→ DATA SUPPLIED:
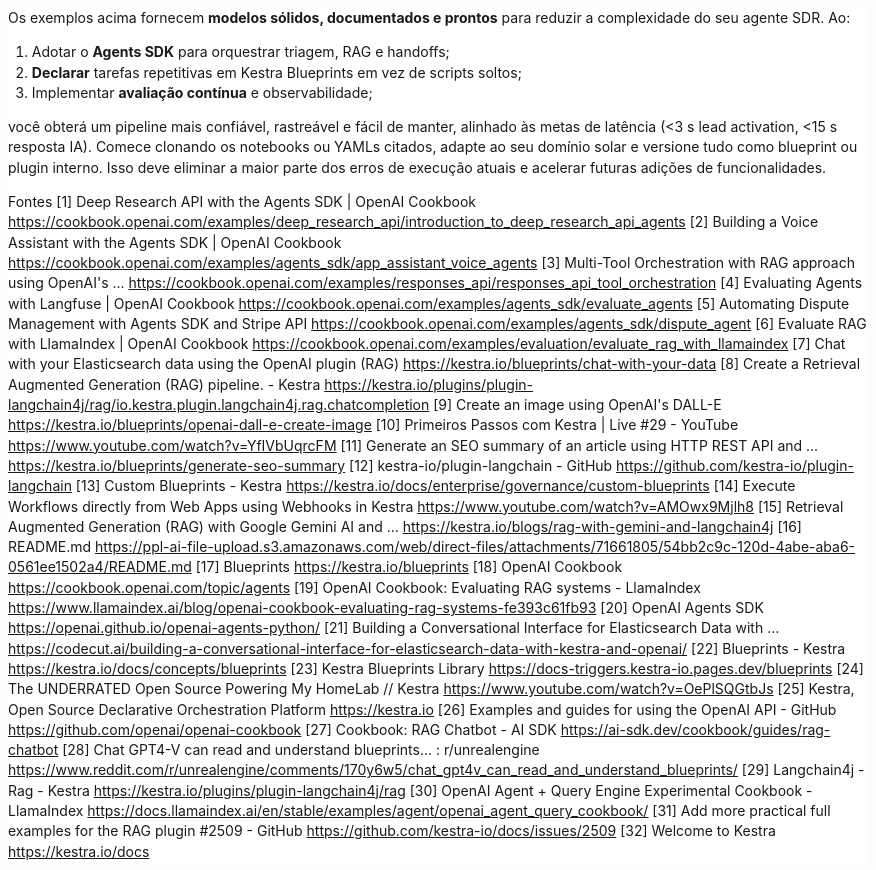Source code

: Os exemplos acima fornecem **modelos sólidos, documentados e prontos** para reduzir a complexidade do seu agente SDR. Ao:

1. Adotar o **Agents SDK** para orquestrar triagem, RAG e handoffs;
2. **Declarar** tarefas repetitivas em Kestra Blueprints em vez de scripts soltos;
3. Implementar **avaliação contínua** e observabilidade;

você obterá um pipeline mais confiável, rastreável e fácil de manter, alinhado às metas de latência (<3 s lead activation, <15 s resposta IA). Comece clonando os notebooks ou YAMLs citados, adapte ao seu domínio solar e versione tudo como blueprint ou plugin interno. Isso deve eliminar a maior parte dos erros de execução atuais e acelerar futuras adições de funcionalidades.

Fontes
[1] Deep Research API with the Agents SDK | OpenAI Cookbook https://cookbook.openai.com/examples/deep_research_api/introduction_to_deep_research_api_agents
[2] Building a Voice Assistant with the Agents SDK | OpenAI Cookbook https://cookbook.openai.com/examples/agents_sdk/app_assistant_voice_agents
[3] Multi-Tool Orchestration with RAG approach using OpenAI's ... https://cookbook.openai.com/examples/responses_api/responses_api_tool_orchestration
[4] Evaluating Agents with Langfuse | OpenAI Cookbook https://cookbook.openai.com/examples/agents_sdk/evaluate_agents
[5] Automating Dispute Management with Agents SDK and Stripe API https://cookbook.openai.com/examples/agents_sdk/dispute_agent
[6] Evaluate RAG with LlamaIndex | OpenAI Cookbook https://cookbook.openai.com/examples/evaluation/evaluate_rag_with_llamaindex
[7] Chat with your Elasticsearch data using the OpenAI plugin (RAG) https://kestra.io/blueprints/chat-with-your-data
[8] Create a Retrieval Augmented Generation (RAG) pipeline. - Kestra https://kestra.io/plugins/plugin-langchain4j/rag/io.kestra.plugin.langchain4j.rag.chatcompletion
[9] Create an image using OpenAI's DALL-E https://kestra.io/blueprints/openai-dall-e-create-image
[10] Primeiros Passos com Kestra | Live #29 - YouTube https://www.youtube.com/watch?v=YfIVbUqrcFM
[11] Generate an SEO summary of an article using HTTP REST API and ... https://kestra.io/blueprints/generate-seo-summary
[12] kestra-io/plugin-langchain - GitHub https://github.com/kestra-io/plugin-langchain
[13] Custom Blueprints - Kestra https://kestra.io/docs/enterprise/governance/custom-blueprints
[14] Execute Workflows directly from Web Apps using Webhooks in Kestra https://www.youtube.com/watch?v=AMOwx9Mjlh8
[15] Retrieval Augmented Generation (RAG) with Google Gemini AI and ... https://kestra.io/blogs/rag-with-gemini-and-langchain4j
[16] README.md https://ppl-ai-file-upload.s3.amazonaws.com/web/direct-files/attachments/71661805/54bb2c9c-120d-4abe-aba6-0561ee1502a4/README.md
[17] Blueprints https://kestra.io/blueprints
[18] OpenAI Cookbook https://cookbook.openai.com/topic/agents
[19] OpenAI Cookbook: Evaluating RAG systems - LlamaIndex https://www.llamaindex.ai/blog/openai-cookbook-evaluating-rag-systems-fe393c61fb93
[20] OpenAI Agents SDK https://openai.github.io/openai-agents-python/
[21] Building a Conversational Interface for Elasticsearch Data with ... https://codecut.ai/building-a-conversational-interface-for-elasticsearch-data-with-kestra-and-openai/
[22] Blueprints - Kestra https://kestra.io/docs/concepts/blueprints
[23] Kestra Blueprints Library https://docs-triggers.kestra-io.pages.dev/blueprints
[24] The UNDERRATED Open Source Powering My HomeLab // Kestra https://www.youtube.com/watch?v=OePlSQGtbJs
[25] Kestra, Open Source Declarative Orchestration Platform https://kestra.io
[26] Examples and guides for using the OpenAI API - GitHub https://github.com/openai/openai-cookbook
[27] Cookbook: RAG Chatbot - AI SDK https://ai-sdk.dev/cookbook/guides/rag-chatbot
[28] Chat GPT4-V can read and understand blueprints... : r/unrealengine https://www.reddit.com/r/unrealengine/comments/170y6w5/chat_gpt4v_can_read_and_understand_blueprints/
[29] Langchain4j - Rag - Kestra https://kestra.io/plugins/plugin-langchain4j/rag
[30] OpenAI Agent + Query Engine Experimental Cookbook - LlamaIndex https://docs.llamaindex.ai/en/stable/examples/agent/openai_agent_query_cookbook/
[31] Add more practical full examples for the RAG plugin #2509 - GitHub https://github.com/kestra-io/docs/issues/2509
[32] Welcome to Kestra https://kestra.io/docs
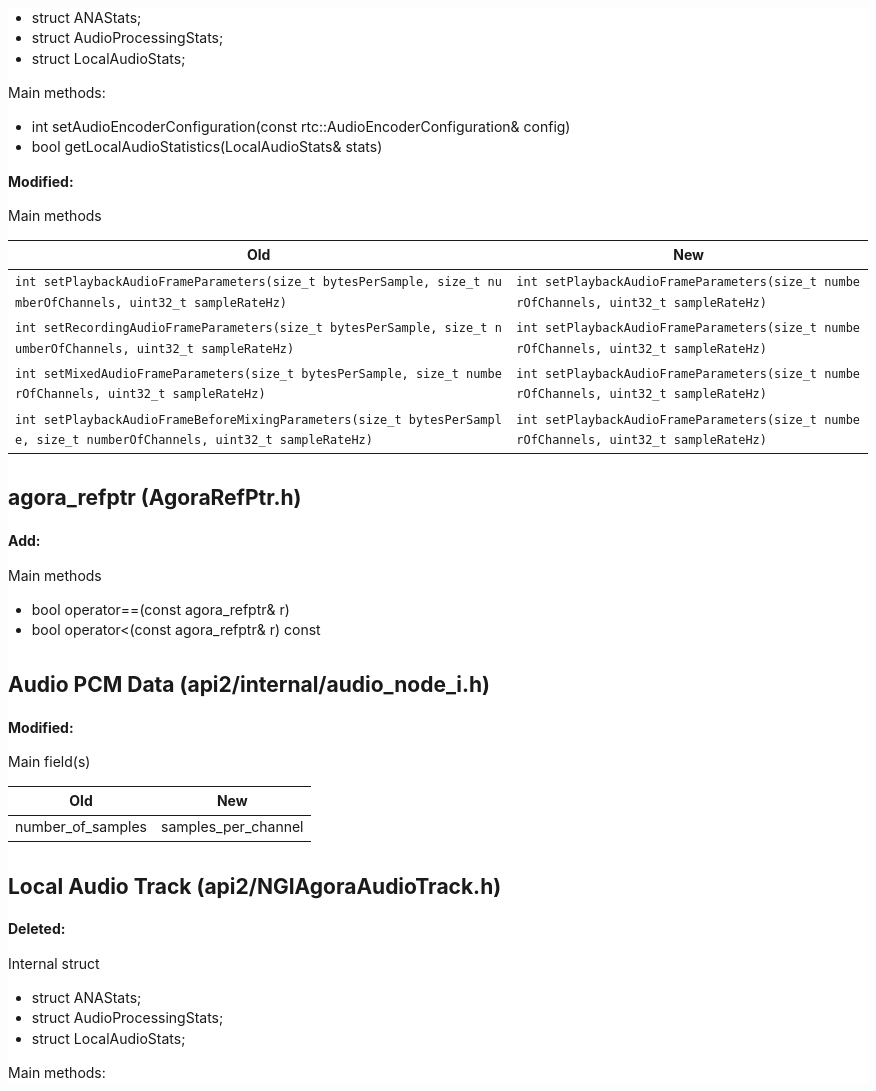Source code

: - struct ANAStats;
- struct AudioProcessingStats;
- struct LocalAudioStats;

Main methods:

- int setAudioEncoderConfiguration(const rtc::AudioEncoderConfiguration& config)
- bool getLocalAudioStatistics(LocalAudioStats& stats)

**Modified:**

Main methods

| Old  | New |
|---|---|
|`int setPlaybackAudioFrameParameters(size_t bytesPerSample, size_t numberOfChannels, uint32_t sampleRateHz)`  |  `int setPlaybackAudioFrameParameters(size_t numberOfChannels, uint32_t sampleRateHz)` |
|`int setRecordingAudioFrameParameters(size_t bytesPerSample, size_t numberOfChannels, uint32_t sampleRateHz)`  |  `int setPlaybackAudioFrameParameters(size_t numberOfChannels, uint32_t sampleRateHz)` |
|`int setMixedAudioFrameParameters(size_t bytesPerSample, size_t numberOfChannels, uint32_t sampleRateHz)`  |  `int setPlaybackAudioFrameParameters(size_t numberOfChannels, uint32_t sampleRateHz)` |
|`int setPlaybackAudioFrameBeforeMixingParameters(size_t bytesPerSample, size_t numberOfChannels, uint32_t sampleRateHz)`  |  `int setPlaybackAudioFrameParameters(size_t numberOfChannels, uint32_t sampleRateHz)` |


agora_refptr (AgoraRefPtr.h)
--------------------------

**Add:**

Main methods

- bool operator==(const agora_refptr<T>& r)
- bool operator<(const agora_refptr<T>& r) const


Audio PCM Data (api2/internal/audio_node_i.h)
--------------------------

**Modified:**

Main field(s)

| Old  | New |
|---|---|
| number_of_samples  | samples_per_channel |


Local Audio Track (api2/NGIAgoraAudioTrack.h)
--------------

**Deleted:**

Internal struct

- struct ANAStats;
- struct AudioProcessingStats;
- struct LocalAudioStats;

Main methods:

→ YOUR ASSIGNMENT: Tally the lines in the records above that contain the word "sampleRateHz", and give only that number.

→ WRITTEN RESPONSE: 4